Credo che proprio questo sia lo spirito giusto per affrontare l’anniversario ormai vicino. La tensione al bene comune può avvalersi grandemente di una matura coscienza storica di questo tratto di storia politica unitaria. Elaborare l’agenda di speranza sulla quale siamo al lavoro e la cui pubblicazione è ormai imminente richiede e sviluppa quell’equilibro di spirito di fedeltà e spirito di riforma cui grandemente giova una memoria storica critica, severa, accurata, aperta, scevra da denigrazioni e da mitizzazioni, da nostalgie revisioniste come da fanatismi infantili e massimamente pericolosi.

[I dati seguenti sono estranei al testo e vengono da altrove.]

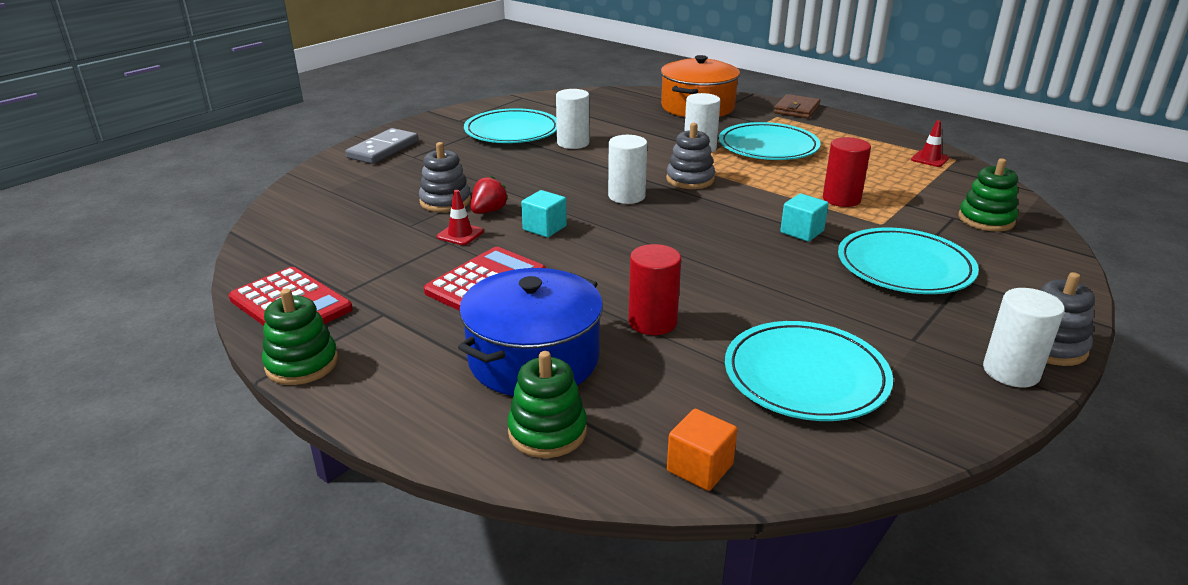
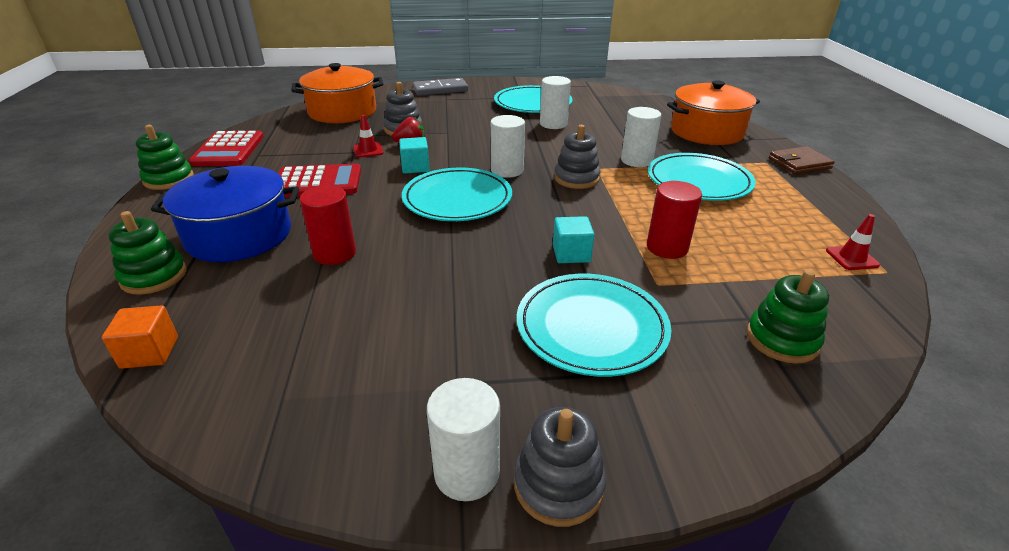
camera: 45 degrees right, 5 degrees up
turquoise plate [725,321,893,421] -> turquoise plate moved to [402,167,512,221]
none -> orange pot [291,63,383,123]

A servizio del valore anche civile dell ’amicizia della Chiesa
La missione stessa della Chiesa ha bisogno di occasioni come quella di oggi. Anche quando per la propria missione la Chiesa è chiamata ad annunciare una verità scomoda, essa resta con chiunque amica. Essa infatti non ha avversari, ma davanti a sé ha solo persone a cui parla in verità. Questo servizio non può non essere colto nel suo intreccio di verità e carità, e rimane vivo e libero da qualsiasi possibile strumentalizzazione di parte. Esso è illuminato dalla luce di Cristo e, nel contempo, dalla consapevolezza che «la ragione e la fede collaborano (…), indica la grandezza dell’uomo, ma anche la sua miseria quando egli disconosce il richiamo della verità morale» (Caritas in veritate, n. 75). D’altro canto, come Vescovi, avvertiamo necessaria una costante e umile verifica della condotta nostra e delle nostre comunità. Dunque, per sua natura, un dialogo serio sulla storia condivisa ci aiuta a praticare un confronto schietto ed a mantenere viva un umile vigilanza anche su noi stessi. Così, esso ci aiuta anche, e non in piccola parte, a praticare e sostanziare quella amicizia cristiana che vuole essere, e storicamente in Italia è stata, soprattutto nei momenti più difficili, cemento di amicizia civile.
Nell’Etica nicomachea Aristotele ci insegnava che è l’amicizia che tiene insieme le città. Ecco, noi, come Chiesa, non ci sentiamo estranei a questa idea ed a questa esperienza. Cerchiamo di viverla, sia come fedeltà che come riforma, ed in ciò proviamo a spendere tutti il nostro amore, che in Gesù è amore a Dio ed amore all’uomo.
Il fare memoria critica della storia non esaurisce certo il nostro impegno, ma contribuisce a predisporci all’opera di un futuro da condividere, che è opera cu la Chiesa è chiamata in quanto segno e strumento, allo stesso tempo, «dell’intima unione con Dio» e «dell’unità del genere umano».